We are very happy to share the solo exhibition and workshop of Sarhua Boards by the artist Venuca Evanán at Enhorabuena, Madrid. This is the artist’s first solo exhibition in Europe.
I
Rebeca Carrión Cachot was a disciple of Julio C. Tello, the first indigenous archaeologist in America. She was a university professor and director of the Museum of Anthropology and Archaeology of Peru, which her mentor founded in 1924.
The rise of Peruvian Anthropology was not without the values of its time, such that representations related to rituals and sexuality were destroyed and/or fragmented. The so-called “aberrant huacos” met this fate due to the fear of creating a degrading and animalistic view of early Peruvians. Apparently, Rebeca Carrión Cachot, among other anthropologists, in their desire to preserve indigenous dignity, destroyed part of their legacy.
II
The native peoples of the Andes, who survived the eradication of idolatries and the replacement of their beliefs and customs during the colonial period, have kept their culture alive by making the foreign their own. They created a stronghold where they safeguard their customs along with the foreign ones, in a process that continues to this day. An example of this is the current clothing of Andean populations, which retains similarities to the typical costumes of the towns of Castile. What we call “autochthonous” has different intensities and facets, sometimes uniting us and at other times separating us, reconciling us or offending us.
III
The Sarhua boards, a pictorial tradition from this region in the southern highlands of Peru, may also have their origin in the colonial period. Their original purpose was to serve as a reminder of the celebrations surrounding the communal construction of a house. This gift was placed on the roof of the new building as part of the ritual called “Tabla Apaykuy.”

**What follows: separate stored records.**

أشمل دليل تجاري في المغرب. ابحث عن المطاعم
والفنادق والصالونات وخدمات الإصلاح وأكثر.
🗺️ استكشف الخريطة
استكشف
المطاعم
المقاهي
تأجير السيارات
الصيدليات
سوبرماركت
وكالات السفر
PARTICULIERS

During the 1980s and 1990s, due to the violence experienced in Peru, highland populations moved to coastal cities, following a migration that had begun in the 1970s. It was in this new environment that the Sarhua boards began to depict the life, celebrations, and rituals of the land they had left behind.
IV
Venuca Evanán is the daughter of settlers who migrated to Lima in the 1950s. She was born and lives in a space where Andean and coastal norms begin to clash and grow more complex. In her work, which continues the tradition of Sarhua boards, aspects of life, particularly of the feminine world, appear, which were invisible in traditional representations. This places her in an ambiguous space of belonging, both as an artist and as a Sarhuina.
V
In the Andean world, animals, plants, and stones are beings with different powers, and their relationship with humans must be understood from this perspective. That is why sexual representations with animals, for example, should not be read as faithful copies of reality, but rather as encounters with these powers that move through these materials.

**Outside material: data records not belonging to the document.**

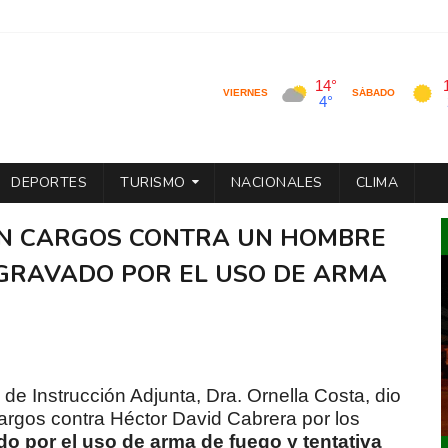
DEPORTES
TURISMO
NACIONALES
CLIMA
AN CARGOS CONTRA UN HOMBRE
AGRAVADO POR EL USO DE ARMA
 de Instrucción Adjunta, Dra. Ornella Costa, dio
argos contra Héctor David Cabrera por los
o por el uso de arma de fuego y tentativa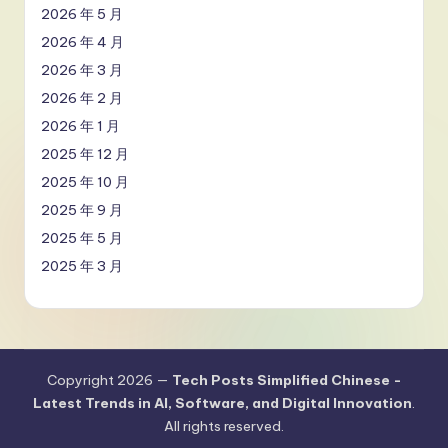
2026 年 5 月
2026 年 4 月
2026 年 3 月
2026 年 2 月
2026 年 1 月
2025 年 12 月
2025 年 10 月
2025 年 9 月
2025 年 5 月
2025 年 3 月
Copyright 2026 —
Tech Posts Simplified Chinese -
Latest Trends in AI, Software, and Digital Innovation
.
All rights reserved.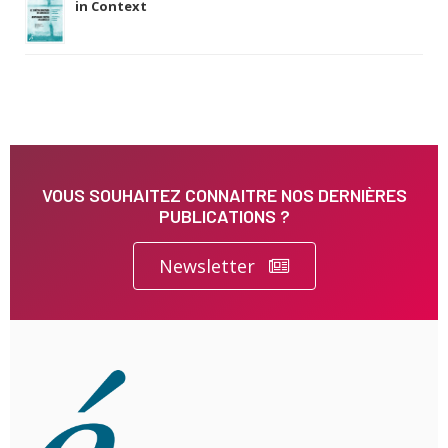
in Context
VOUS SOUHAITEZ CONNAITRE NOS DERNIÈRES
PUBLICATIONS ?
Newsletter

The female body is also a territory through which these powers can and must pass, so its representation on the boards is not only a possibility but also a place for denunciation when these bodies are desecrated, plundered, or made invisible, when decisions are made about their rest or fertility.
VI
In Venuca Evanán’s work, life, desire, reality, myth, and denunciation inhabit the same surface, dressed in the same colors. Her work is part of a tradition with which she also clashes, which she also questions and disobeys.
But which she also cares for and protects, and which, in turn, cares for and protects her.
Wearing traditional costumes and expressing herself through the Sarhua boards constitute activism in the face of a society that delegitimizes what is different and demands its subordination.
Putting her body on the line, not only in the protests she participates in, under the slogans she sings, but also as an individual citizen in the streets or inside an art gallery, is part of an activism that calmly and openly asserts her difference.